Saya juga mendengar pandangan tentang jurnalisme sebagai alat politik, terutama dalam budaya politik otoritarian di mana media sering digunakan untuk mempertahankan kekuasaan. Pembatasan terhadap jurnalisme investigasi dapat memperkuat dominasi ideologis penguasa dan menekan suara-suara kritis yang sangat penting dalam menjaga demokrasi yang sehat.

Namun, bagi saya, jurnalisme harus dilihat sebagai barang publik yang berfungsi untuk memenuhi hak masyarakat atas informasi yang akurat dan berimbang. Jurnalisme investigasi adalah alat penting dalam memeriksa penyalahgunaan kekuasaan dan memberikan suara kepada yang tidak terdengar. Pembatasan terhadap jurnalisme investigasi tidak hanya melemahkan peran pers sebagai pengawas kekuasaan, tetapi juga mengancam demokrasi itu sendiri.

Dalam dunia siber yang semakin dipenuhi dengan disinformasi politik di ruang digital, pentingnya jurnalisme yang kredibel dan berimbang menjadi semakin jelas. Jurnalisme yang menjaga tradisi media konvensional dan berfokus pada kualitas informasi adalah penting dalam menekan praktik politik yang tidak etis dan menjaga demokrasi yang sehat.

Oleh karena itu, saya percaya bahwa pengaturan yang menghapus intervensi otoritas politik terhadap media pers harus menjadi prioritas.
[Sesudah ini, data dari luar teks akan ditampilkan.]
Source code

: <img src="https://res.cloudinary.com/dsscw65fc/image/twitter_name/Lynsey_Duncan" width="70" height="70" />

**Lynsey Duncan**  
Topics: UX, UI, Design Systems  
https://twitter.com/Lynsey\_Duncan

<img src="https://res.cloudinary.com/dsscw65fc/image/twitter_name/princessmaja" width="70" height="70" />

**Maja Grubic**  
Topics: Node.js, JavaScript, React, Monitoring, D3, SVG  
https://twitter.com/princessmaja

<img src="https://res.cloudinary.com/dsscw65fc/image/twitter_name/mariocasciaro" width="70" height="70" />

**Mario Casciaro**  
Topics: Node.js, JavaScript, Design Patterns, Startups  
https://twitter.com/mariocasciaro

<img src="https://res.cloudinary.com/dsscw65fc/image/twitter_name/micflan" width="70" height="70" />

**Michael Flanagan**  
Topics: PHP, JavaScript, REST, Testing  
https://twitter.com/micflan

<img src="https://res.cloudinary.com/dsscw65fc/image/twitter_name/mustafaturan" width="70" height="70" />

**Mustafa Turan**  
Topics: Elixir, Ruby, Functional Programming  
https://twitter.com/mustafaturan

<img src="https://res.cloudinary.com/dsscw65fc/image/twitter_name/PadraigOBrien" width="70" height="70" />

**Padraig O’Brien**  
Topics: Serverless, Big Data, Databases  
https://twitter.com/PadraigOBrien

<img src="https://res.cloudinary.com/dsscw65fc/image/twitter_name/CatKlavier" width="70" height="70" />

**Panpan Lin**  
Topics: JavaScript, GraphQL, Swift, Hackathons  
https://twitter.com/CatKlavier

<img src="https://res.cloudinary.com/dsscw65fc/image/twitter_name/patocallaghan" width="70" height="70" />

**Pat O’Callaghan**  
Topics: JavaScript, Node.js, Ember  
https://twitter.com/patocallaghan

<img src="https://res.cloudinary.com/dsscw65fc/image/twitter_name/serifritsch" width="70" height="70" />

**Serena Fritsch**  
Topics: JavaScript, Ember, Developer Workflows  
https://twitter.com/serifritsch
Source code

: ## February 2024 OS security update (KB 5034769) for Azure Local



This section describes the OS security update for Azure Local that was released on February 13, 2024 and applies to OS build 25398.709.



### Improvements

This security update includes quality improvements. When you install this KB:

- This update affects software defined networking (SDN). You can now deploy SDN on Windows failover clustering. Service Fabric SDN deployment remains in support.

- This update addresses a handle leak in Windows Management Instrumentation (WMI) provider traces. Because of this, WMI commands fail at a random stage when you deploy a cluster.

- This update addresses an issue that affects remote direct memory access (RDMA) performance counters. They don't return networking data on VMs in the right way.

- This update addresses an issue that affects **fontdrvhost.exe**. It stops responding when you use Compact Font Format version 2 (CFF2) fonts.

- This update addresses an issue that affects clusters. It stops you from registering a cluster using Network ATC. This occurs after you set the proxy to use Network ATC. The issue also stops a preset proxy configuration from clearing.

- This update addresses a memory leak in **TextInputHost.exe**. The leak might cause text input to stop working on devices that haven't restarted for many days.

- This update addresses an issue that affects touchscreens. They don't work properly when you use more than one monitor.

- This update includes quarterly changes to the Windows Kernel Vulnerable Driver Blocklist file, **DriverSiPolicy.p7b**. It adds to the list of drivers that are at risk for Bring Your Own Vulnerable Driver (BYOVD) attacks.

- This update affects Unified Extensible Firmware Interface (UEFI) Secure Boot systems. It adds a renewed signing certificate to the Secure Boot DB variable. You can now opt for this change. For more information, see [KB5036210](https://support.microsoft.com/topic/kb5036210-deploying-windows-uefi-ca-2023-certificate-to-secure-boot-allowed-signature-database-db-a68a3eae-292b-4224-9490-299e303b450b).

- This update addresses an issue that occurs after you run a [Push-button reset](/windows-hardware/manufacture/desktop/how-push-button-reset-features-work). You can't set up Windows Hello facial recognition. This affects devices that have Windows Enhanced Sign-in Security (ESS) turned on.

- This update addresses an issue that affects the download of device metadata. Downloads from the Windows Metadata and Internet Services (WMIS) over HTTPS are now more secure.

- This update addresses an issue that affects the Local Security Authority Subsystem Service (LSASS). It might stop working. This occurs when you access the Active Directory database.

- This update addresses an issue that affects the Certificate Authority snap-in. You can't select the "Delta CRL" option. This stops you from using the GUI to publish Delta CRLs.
Gagasan pelarangan jurnalisme investigasi dalam RUU Penyiaran adalah langkah mundur yang membahayakan kebebasan pers dan demokrasi. 

Kolaborasi antara media, pemerintah, dan platform digital melalui self-regulation dan public regulation adalah solusi terbaik untuk memastikan jurnalisme tetap menjadi barang publik yang melayani kepentingan masyarakat. 

Kebebasan pers dan jurnalisme investigasi adalah amanat reformasi yang harus kita jaga untuk menghapus intervensi otoritas politik terhadap media pers, demi menjaga kredibilitas dan fungsi demokratisnya.